**RECORDS PROVIDED**:
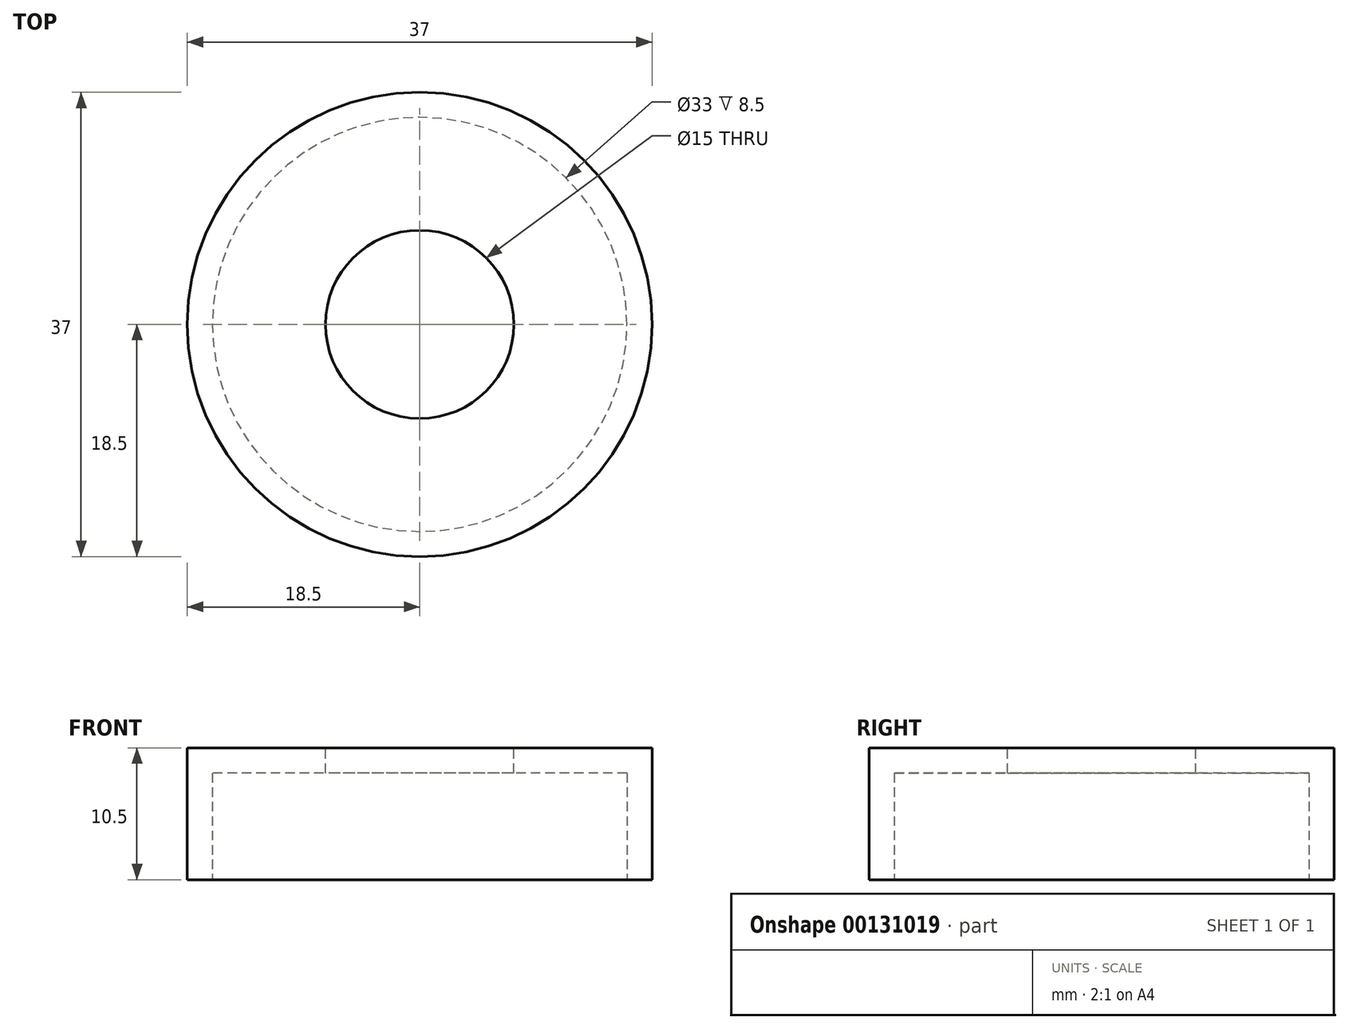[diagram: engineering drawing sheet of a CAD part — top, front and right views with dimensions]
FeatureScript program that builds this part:
annotation { "Feature Type Name" : "Feature", "Feature Type Description" : "" }
export const myFeature = defineFeature(function(context is Context, id is Id, definition is map)
    precondition{}
    {
        {
            var Q0;
            Q0=qCreatedBy(makeId("Top.planeOp"),FACE);
            var sketch = newSketch(context, id + "F0", { "sketchPlane" : qUnion([Q0])});
            skCircle(sketch, "E0.0", {"center": v(0, 0) * mm, "radius": 18.5 * mm});
            skSolve(sketch);
        }
        {
            var Q0;
            Q0=makeQuery(id+"F0.imprint","IMPRINT",FACE,{"disambiguationData":[TD([[makeQuery(id+"F0.imprint","IMPRINT",EDGE,{"derivedFrom":sQuery(id+"F0.wireOp",EDGE,"E0.0")}),1.0]])]});
            extrude(context, id + "F1", {"entities" : qUnion([Q0]), "depth" : 10.5 * mm});
        }
        {
            var Q0;
            Q0=makeQuery(id+"F1.opExtrude","CAP_FACE",FACE,{"disambiguationData":[OSD([sQuery(id+"F0.wireOp",EDGE,"E0.0")])],"isStart":true});
            shell(context, id + "F2", {"entities" : qUnion([Q0]), "thickness" : 2 * mm});
        }
        {
            var Q0;
            Q0=makeQuery(id+"F1.opExtrude","CAP_FACE",FACE,{"disambiguationData":[OSD([sQuery(id+"F0.wireOp",EDGE,"E0.0")])],"isStart":false});
            var sketch = newSketch(context, id + "F3", { "sketchPlane" : qUnion([Q0])});
            skCircle(sketch, "E1", {"center": v(0, 0) * mm, "radius": 7.5 * mm});
            skSolve(sketch);
        }
        {
            var Q0;
            Q0 = qSketchRegion(id + "F3", true);
            var Q1;
            {var subQ0=sQuery(id+"F0.wireOp",EDGE,"E0.0");Q1=makeQuery(id+"F2.opShell","OFFSET_FACE",FACE,{"disambiguationData":[OSD([subQ0]),TDD([makeQuery(id+"F1.opExtrude","CAP_FACE",FACE,{"disambiguationData":[OSD([subQ0])],"isStart":false})])]});}
            extrude(context, id + "F4", {"entities" : qUnion([Q0]), "operationType" : NewBodyOperationType.REMOVE, "endBound" : BoundingType.UP_TO_SURFACE, "oppositeDirection" : true, "endBoundEntityFace" : qUnion([Q1]), "depth" : 25 * mm});
        }
    });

**EXERCISE PROMPT**: Which lines of the listing above contain the string "false"? Copy each of them in full, treating uppercase and lowercase letters as different.

**SOLUTION TO THE PROBLEM**:
            Q0=makeQuery(id+"F1.opExtrude","CAP_FACE",FACE,{"disambiguationData":[OSD([sQuery(id+"F0.wireOp",EDGE,"E0.0")])],"isStart":false});
            {var subQ0=sQuery(id+"F0.wireOp",EDGE,"E0.0");Q1=makeQuery(id+"F2.opShell","OFFSET_FACE",FACE,{"disambiguationData":[OSD([subQ0]),TDD([makeQuery(id+"F1.opExtrude","CAP_FACE",FACE,{"disambiguationData":[OSD([subQ0])],"isStart":false})])]});}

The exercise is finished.